■ **Job item**
List each line of the data that holds the string "bowl", please.

■ **Stored data**
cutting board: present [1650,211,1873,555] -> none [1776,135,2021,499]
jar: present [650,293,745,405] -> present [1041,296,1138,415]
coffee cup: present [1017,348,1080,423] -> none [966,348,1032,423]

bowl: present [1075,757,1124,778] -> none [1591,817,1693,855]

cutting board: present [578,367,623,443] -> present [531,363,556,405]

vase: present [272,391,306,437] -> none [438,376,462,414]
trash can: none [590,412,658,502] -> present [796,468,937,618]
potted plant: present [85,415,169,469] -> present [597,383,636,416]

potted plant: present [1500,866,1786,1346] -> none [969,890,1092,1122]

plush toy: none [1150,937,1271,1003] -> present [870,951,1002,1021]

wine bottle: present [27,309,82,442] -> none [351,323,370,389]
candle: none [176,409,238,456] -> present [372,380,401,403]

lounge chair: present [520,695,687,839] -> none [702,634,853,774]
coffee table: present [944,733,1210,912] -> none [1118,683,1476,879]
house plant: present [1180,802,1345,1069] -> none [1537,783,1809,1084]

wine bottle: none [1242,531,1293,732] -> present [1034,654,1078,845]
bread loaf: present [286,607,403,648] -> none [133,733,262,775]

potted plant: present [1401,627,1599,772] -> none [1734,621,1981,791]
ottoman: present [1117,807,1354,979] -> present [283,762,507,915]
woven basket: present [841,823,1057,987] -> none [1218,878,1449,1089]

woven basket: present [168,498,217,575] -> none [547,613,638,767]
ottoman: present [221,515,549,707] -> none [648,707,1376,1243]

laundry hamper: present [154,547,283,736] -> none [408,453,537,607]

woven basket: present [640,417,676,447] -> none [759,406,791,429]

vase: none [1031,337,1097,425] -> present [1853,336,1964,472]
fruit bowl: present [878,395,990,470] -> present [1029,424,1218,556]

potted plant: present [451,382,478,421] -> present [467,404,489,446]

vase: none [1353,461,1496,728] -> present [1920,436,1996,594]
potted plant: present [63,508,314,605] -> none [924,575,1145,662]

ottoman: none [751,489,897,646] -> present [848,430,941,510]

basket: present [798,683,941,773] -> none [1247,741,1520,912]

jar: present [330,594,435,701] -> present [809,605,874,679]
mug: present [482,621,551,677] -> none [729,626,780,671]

■ **Response to this task**
bowl: present [1075,757,1124,778] -> none [1591,817,1693,855]
fruit bowl: present [878,395,990,470] -> present [1029,424,1218,556]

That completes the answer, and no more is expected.